How to sync with several databases

Question

How to sync with several databases

koh-osug opened this issue 4 months ago · comments

The open function only accepts a single address. How to sync with several databases? Do I have to open several DBs and monitor each individually? Are all the changes from other DBs then synced to the local orbitDB (I name it "FooBar" in the follows)? What if the other DBs are syncing in turn with this orbitDB "FooBar"? Is an infinite replication loop the result or is all data uniquely identified by an hash to prevent this? Will the individual database per node still scale if there are over hundred peers?

Hayden Young · Answer 1 · Mon Jan 15 2024 22:01:17 GMT+0800 (China Standard Time)

Do I have to open several DBs and monitor each individually?

Yes.

const orbitdb = await OrbitDB(...)
const db1 = await orbitdb.open('db1')
const db2 = await orbitdb.open('db2')
// etc

Is an infinite replication loop the result or is all data uniquely identified by an hash to prevent this?

No, it will only replicate records added to other dbs, not its own records which have been replicated on other dbs. The db is an append only log of entries. See https://github.com/orbitdb/orbitdb/blob/main/docs/OPLOG.md if you are interested in the mechanics of the oplog.

Will the individual database per node still scale if there are over hundred peers?

We haven't benchmarked a large number of dbs across a large number of peers but have plans to. However, this is probably more a question about how the underlying IPFS scales (it should scale).

It's natural to misunderstand how p2p replication works. Remember, I might have 1000 peers but if all peers are sync-ing each other's data, I only need to be connected to one other peer to eventually retrieve all records and get to a consistent state. The mantra of a p2p network is "eventual consistency", not "real-time replication" although good uptime and fast nodes can look like "almost real-time replication".

Karsten Ohme · Answer 2 · Mon Jan 15 2024 22:37:00 GMT+0800 (China Standard Time)

Thanks a lot.

Karsten Ohme · Answer 3 · Wed Jan 17 2024 08:50:31 GMT+0800 (China Standard Time)

One follow up here:

It's natural to misunderstand how p2p replication works. Remember, I might have 1000 peers but if all peers are sync-ing each other's data, I only need to be connected to one other peer to eventually retrieve all records and get to a consistent state. The mantra of a p2p network is "eventual consistency", not "real-time replication" although good uptime and fast nodes can look like "almost real-time replication".

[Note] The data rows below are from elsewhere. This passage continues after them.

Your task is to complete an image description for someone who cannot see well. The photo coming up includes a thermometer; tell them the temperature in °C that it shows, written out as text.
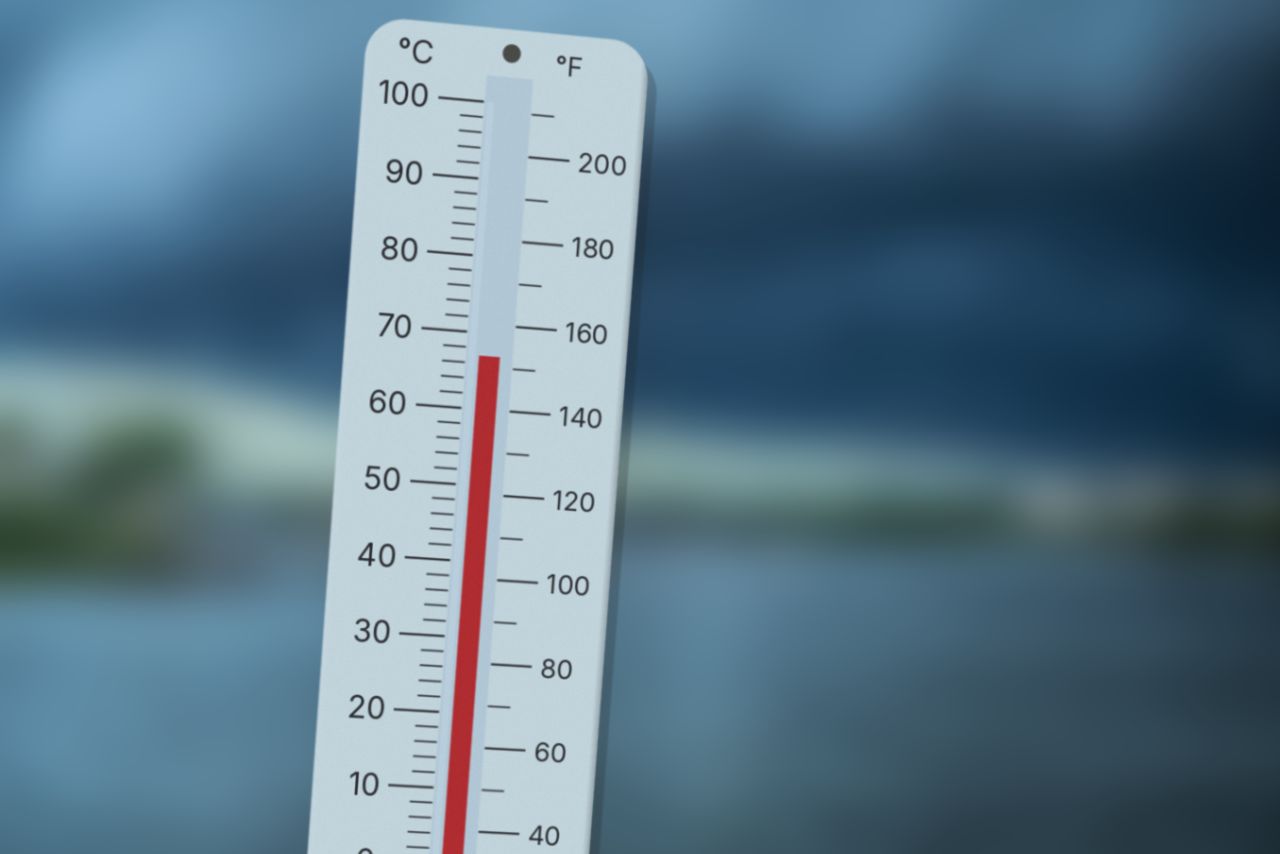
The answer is 67 °C
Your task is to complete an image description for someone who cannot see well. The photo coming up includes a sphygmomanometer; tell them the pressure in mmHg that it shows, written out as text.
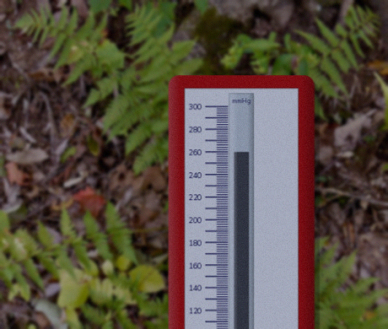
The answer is 260 mmHg
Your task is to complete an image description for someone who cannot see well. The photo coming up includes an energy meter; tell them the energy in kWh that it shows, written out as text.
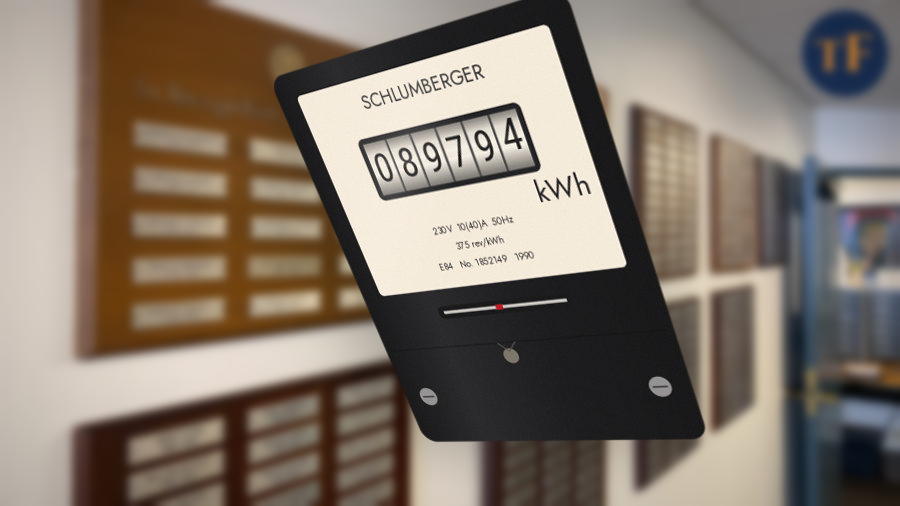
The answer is 89794 kWh
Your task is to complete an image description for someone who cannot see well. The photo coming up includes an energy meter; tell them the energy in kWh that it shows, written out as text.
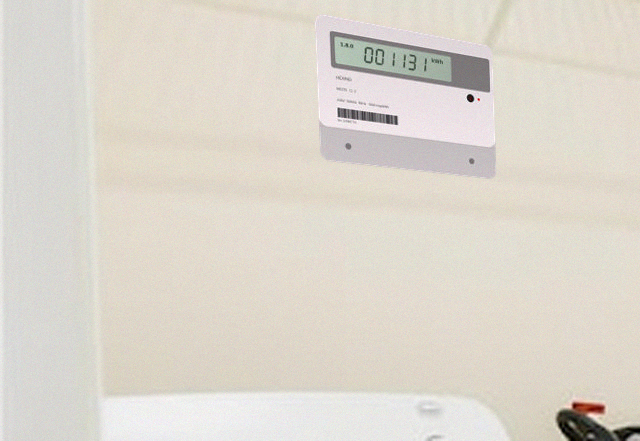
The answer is 1131 kWh
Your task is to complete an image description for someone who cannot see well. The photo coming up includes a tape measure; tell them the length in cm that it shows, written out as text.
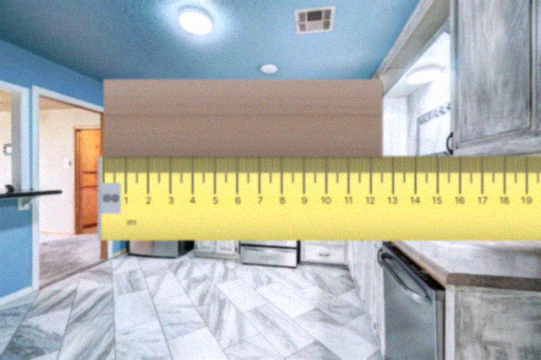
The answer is 12.5 cm
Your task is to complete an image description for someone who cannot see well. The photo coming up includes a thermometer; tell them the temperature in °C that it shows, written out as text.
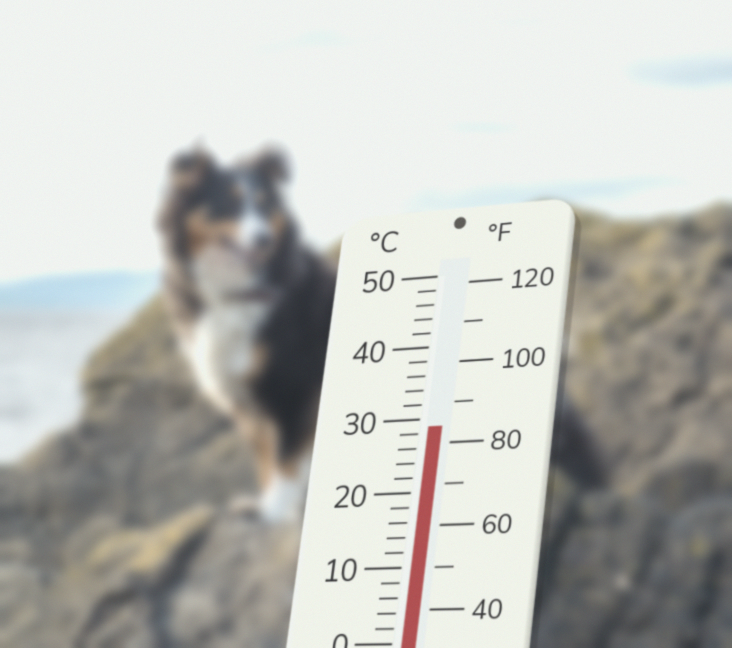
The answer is 29 °C
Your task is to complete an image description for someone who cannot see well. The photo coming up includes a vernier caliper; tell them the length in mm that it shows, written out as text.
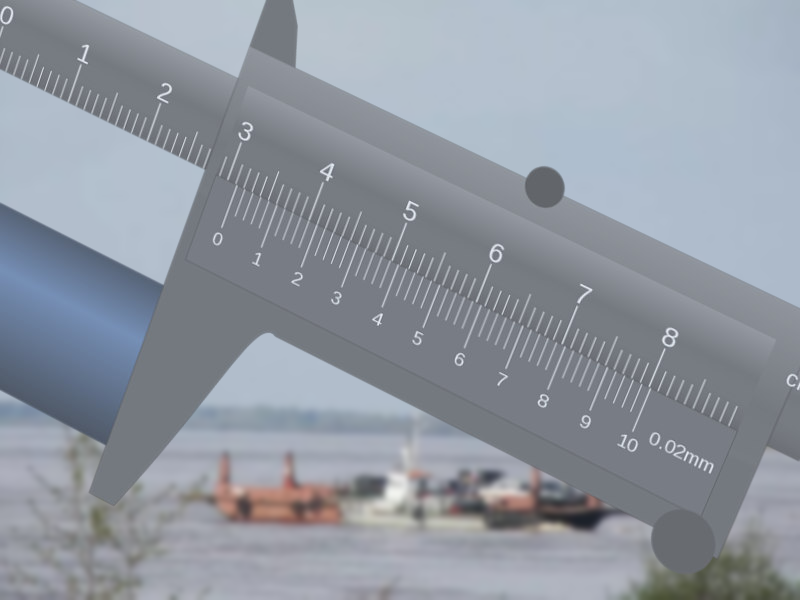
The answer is 31.2 mm
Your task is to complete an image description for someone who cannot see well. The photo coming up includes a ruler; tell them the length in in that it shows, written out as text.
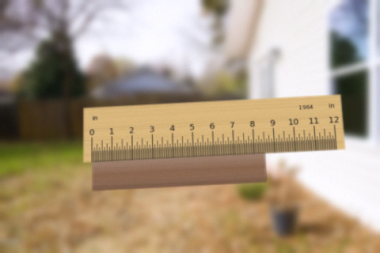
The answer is 8.5 in
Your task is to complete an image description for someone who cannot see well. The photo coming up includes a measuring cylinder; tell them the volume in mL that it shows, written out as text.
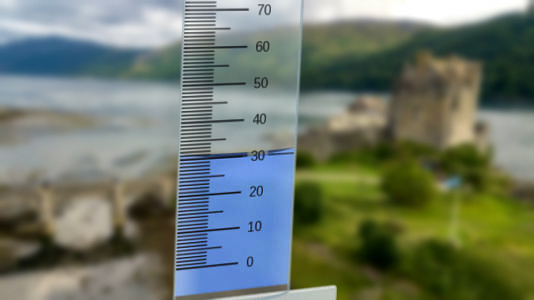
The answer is 30 mL
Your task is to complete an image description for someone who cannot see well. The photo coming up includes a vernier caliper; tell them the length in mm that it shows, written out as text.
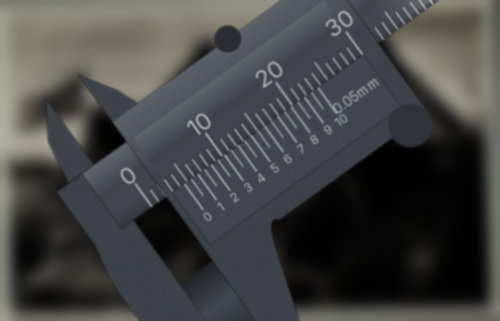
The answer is 4.6 mm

How to achieve this? Is this automatically the case or is it necessary to manually create such a sparse network? If I do not pass all known peer addresses and then some of the peers fail, couldn't I get an isolated network partitioning?

Hayden Young · Answer 4 · Thu Jan 18 2024 00:19:00 GMT+0800 (China Standard Time)

How your nodes find one another is reliant on your libp2p configuration. How libp2p peers find each other is up to your requirements; for example, an intranet-only configuration would probably only require mdns for peers to find one another. Peers behinds NATs and needing to connect across the internet would probably need something more complex (or even a mixture of peer discovery mechanisms).

Unfortunately, the process is quite convoluted and as such a custom approach that meets the needs of the software is required. However, we are working on simplifying this for 3rd party developers using preconfigured solutions and maybe even configuration tools. At this stage it is a question of time, money and resources.

Karsten Ohme · Answer 5 · Thu Jan 18 2024 05:24:40 GMT+0800 (China Standard Time)

Thanks, also always great answer.